Me da un empujón echándome fuera, me tropiezo y voy dando traspiés un par de metros hasta que vuelvo a estabilizarme. Me giro y le señalo con el dedo, guiñando un ojo.
—A lo mejor el que tiene suerte eres tú, porque no sé cómo tu amigo el colesterol no te ha taponado las venas ya, ¡puto gordo, salvaje de mierda!
Hace un amago de venir hacia mí, pero al ver mi acto reflejo de querer salir corriendo se para en seco. Demasiado esfuerzo para él.
—Joder Fede, deberías dejar de meterte con Paquito, tiene pinta de tener ganas de mandarte al hospital de vacaciones unos días.
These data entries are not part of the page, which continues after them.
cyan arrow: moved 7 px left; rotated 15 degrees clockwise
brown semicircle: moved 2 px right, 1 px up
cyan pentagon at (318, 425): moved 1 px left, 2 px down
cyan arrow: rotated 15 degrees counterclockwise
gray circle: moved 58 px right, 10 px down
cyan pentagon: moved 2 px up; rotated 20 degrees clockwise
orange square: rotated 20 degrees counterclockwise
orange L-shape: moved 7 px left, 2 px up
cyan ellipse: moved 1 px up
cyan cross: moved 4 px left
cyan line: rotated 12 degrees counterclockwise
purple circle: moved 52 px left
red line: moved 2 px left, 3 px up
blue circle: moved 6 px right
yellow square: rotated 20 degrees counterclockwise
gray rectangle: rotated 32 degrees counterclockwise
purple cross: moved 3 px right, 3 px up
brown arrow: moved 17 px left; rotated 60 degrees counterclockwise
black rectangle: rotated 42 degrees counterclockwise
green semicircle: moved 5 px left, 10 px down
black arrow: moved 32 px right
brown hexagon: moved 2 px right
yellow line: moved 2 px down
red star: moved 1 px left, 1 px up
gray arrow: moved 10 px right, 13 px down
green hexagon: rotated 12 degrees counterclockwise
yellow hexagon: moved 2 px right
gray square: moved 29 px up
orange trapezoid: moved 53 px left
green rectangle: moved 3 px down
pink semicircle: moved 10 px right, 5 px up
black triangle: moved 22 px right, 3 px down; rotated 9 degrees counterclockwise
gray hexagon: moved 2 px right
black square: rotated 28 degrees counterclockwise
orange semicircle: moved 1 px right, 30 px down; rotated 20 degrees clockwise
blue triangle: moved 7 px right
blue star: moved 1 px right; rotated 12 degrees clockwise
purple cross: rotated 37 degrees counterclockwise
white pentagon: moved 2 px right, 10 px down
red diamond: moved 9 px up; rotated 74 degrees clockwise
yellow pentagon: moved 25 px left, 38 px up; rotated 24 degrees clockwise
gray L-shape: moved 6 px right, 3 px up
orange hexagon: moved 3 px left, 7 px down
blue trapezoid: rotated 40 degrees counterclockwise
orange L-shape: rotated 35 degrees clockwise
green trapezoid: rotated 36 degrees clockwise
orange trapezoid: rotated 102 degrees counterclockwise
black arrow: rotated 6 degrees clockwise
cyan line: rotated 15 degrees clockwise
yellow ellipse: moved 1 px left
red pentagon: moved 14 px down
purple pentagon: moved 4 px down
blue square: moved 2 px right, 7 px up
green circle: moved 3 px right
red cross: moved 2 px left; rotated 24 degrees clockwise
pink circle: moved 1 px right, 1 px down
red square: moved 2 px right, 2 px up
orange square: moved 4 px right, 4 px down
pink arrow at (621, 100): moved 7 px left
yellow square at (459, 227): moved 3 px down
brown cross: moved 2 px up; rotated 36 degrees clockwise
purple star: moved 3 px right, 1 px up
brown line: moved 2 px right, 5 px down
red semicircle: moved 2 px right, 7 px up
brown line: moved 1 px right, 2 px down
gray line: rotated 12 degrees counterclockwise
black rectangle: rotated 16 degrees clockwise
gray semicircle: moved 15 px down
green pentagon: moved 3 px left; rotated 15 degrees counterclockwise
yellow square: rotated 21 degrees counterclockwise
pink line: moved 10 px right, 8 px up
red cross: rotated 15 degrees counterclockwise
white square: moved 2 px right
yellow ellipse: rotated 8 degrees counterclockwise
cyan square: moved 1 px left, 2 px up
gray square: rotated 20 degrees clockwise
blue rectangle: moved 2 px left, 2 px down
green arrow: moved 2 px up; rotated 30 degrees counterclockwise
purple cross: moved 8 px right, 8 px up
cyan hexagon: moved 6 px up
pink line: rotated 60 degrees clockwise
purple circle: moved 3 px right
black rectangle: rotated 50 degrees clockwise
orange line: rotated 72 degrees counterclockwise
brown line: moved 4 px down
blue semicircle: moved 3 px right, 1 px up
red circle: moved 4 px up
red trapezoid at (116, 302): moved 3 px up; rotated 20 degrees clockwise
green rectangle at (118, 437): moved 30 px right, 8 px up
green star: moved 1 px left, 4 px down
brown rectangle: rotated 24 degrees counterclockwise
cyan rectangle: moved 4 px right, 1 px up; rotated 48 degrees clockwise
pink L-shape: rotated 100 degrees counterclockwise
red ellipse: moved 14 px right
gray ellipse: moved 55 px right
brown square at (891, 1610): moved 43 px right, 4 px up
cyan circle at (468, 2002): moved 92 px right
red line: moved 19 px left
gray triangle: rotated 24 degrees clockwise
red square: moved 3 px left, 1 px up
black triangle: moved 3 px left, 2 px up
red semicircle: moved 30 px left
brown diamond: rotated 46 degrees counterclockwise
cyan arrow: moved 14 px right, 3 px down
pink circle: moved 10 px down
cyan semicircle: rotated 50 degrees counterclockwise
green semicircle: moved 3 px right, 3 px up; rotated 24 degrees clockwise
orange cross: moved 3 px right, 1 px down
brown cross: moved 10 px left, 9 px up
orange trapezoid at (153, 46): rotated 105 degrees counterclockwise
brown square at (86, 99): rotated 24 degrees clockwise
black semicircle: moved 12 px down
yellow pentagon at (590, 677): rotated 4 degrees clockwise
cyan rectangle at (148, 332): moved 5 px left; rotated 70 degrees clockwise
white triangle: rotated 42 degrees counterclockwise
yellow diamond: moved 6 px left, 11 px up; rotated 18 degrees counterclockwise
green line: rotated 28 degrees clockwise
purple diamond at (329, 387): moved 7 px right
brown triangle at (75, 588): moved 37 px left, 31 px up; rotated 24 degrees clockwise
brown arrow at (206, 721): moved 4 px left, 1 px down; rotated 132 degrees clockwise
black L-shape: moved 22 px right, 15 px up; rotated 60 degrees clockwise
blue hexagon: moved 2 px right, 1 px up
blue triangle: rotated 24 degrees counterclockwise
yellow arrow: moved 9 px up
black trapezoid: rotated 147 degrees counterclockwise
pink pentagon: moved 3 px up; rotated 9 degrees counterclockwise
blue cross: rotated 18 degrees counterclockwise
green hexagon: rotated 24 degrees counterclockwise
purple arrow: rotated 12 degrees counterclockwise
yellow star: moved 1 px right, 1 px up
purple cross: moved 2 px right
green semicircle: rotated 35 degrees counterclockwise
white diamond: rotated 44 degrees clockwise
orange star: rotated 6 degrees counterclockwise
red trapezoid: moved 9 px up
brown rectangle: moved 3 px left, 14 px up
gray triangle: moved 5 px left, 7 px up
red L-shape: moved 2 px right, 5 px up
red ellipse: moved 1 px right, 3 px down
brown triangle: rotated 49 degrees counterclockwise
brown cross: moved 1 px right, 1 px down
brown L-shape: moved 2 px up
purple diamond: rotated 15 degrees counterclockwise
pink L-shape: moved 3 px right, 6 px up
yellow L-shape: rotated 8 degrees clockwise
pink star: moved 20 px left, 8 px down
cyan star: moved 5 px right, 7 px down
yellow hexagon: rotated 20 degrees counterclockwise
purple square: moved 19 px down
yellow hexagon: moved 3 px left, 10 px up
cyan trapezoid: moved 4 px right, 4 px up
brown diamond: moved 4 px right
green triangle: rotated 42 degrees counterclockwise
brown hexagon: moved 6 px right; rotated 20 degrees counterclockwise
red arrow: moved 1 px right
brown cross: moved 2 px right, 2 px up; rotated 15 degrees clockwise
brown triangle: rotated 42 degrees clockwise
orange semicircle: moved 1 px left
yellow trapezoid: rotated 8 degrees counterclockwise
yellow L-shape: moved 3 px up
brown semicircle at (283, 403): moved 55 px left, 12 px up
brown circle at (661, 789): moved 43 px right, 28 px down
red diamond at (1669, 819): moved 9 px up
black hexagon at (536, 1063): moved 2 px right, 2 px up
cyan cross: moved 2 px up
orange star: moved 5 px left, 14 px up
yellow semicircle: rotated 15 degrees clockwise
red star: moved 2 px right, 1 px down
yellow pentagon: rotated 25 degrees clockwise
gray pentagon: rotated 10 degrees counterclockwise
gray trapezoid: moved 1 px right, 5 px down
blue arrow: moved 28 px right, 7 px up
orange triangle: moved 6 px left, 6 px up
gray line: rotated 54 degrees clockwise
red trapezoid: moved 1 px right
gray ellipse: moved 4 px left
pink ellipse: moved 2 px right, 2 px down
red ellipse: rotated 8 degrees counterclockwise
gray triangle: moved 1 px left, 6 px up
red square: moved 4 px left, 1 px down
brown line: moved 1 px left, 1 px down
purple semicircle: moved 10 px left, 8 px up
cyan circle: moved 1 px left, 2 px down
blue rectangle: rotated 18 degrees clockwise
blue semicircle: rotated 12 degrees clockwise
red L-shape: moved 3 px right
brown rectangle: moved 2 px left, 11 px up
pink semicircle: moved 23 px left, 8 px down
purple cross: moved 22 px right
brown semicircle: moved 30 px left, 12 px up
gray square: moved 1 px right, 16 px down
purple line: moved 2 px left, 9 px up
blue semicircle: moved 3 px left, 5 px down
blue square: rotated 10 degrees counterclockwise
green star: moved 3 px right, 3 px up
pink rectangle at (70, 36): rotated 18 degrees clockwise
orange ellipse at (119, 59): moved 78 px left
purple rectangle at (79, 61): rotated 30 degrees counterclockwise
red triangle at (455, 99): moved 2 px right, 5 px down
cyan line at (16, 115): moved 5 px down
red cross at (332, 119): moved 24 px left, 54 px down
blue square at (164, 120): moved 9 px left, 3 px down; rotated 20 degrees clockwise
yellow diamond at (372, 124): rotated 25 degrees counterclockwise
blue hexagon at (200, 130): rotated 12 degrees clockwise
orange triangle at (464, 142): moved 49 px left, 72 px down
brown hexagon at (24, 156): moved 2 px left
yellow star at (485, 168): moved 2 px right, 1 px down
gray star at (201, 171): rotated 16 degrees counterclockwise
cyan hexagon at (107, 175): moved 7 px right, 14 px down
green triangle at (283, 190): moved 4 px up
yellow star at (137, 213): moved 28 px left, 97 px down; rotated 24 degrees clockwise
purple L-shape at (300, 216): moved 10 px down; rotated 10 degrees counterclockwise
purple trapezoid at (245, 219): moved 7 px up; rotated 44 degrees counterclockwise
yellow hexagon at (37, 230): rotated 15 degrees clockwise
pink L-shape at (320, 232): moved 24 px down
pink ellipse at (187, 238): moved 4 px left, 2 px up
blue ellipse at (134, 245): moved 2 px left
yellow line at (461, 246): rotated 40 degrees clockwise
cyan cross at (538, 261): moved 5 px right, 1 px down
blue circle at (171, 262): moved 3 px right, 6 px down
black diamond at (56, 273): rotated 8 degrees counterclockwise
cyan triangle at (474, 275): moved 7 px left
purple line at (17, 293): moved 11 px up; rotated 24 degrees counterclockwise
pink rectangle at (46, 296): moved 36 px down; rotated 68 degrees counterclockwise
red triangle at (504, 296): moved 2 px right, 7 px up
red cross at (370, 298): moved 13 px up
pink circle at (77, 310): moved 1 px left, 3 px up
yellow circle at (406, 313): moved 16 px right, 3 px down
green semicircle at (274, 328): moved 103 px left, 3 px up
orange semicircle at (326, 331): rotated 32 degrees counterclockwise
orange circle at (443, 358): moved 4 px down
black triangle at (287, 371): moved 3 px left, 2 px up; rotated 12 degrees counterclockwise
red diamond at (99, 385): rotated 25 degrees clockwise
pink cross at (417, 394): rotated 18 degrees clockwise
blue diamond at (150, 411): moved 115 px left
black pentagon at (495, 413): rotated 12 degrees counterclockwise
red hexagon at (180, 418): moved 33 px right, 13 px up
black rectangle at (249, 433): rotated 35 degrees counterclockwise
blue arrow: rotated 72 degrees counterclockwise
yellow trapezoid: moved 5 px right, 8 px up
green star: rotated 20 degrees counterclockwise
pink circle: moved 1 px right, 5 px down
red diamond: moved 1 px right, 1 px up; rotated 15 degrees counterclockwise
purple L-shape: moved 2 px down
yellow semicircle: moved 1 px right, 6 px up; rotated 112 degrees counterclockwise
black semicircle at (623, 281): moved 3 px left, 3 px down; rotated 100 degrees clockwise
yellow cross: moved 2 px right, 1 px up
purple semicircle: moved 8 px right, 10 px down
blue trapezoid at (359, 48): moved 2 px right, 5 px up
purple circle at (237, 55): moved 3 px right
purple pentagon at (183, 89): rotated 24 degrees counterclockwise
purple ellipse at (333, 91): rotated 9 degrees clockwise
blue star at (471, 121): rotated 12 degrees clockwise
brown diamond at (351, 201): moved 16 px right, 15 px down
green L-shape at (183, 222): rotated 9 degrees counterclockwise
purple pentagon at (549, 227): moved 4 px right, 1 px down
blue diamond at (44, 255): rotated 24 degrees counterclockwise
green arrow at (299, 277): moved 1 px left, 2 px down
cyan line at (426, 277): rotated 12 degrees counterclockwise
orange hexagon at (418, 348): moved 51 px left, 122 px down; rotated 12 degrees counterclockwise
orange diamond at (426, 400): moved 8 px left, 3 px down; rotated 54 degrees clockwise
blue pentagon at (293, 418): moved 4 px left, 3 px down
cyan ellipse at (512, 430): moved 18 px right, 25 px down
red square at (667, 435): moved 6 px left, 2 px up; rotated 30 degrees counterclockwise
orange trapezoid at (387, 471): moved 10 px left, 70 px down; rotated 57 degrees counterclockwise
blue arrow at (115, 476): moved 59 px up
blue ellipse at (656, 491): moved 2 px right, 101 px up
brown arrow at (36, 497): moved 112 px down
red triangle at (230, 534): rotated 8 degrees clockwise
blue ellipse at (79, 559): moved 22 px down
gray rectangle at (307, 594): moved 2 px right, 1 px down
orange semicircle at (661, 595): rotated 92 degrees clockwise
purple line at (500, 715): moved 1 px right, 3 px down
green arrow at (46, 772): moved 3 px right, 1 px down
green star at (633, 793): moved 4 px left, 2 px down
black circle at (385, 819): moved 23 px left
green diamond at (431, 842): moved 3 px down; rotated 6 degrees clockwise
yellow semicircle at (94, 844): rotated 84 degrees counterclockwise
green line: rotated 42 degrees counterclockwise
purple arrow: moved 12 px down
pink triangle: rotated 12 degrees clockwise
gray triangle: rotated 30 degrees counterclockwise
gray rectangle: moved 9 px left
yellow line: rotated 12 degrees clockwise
El último recuerdo que te dejó creo que era bastante morado y te duró un par de semanas alrededor del ojo.
Qué buenos consejos me regala el Guanche siempre.
—Mira, hermano, todo el mundo debería tener un archienemigo para bajarle a la Tierra de vez en cuando. Se llama equilibrio natural. El ser humano necesita el conflicto para sobrevivir, yo tengo a Paquito para evitar poner una bomba en cada sede bancaria de este mundo y hacerlas estallar al unísono. Sólo mantengo mi sed de violencia entretenida, y así lo entretengo a él también. El tiempo que gasta en pensar cómo estrangularme, no se lo pasa comiendo bocatas de chorizo.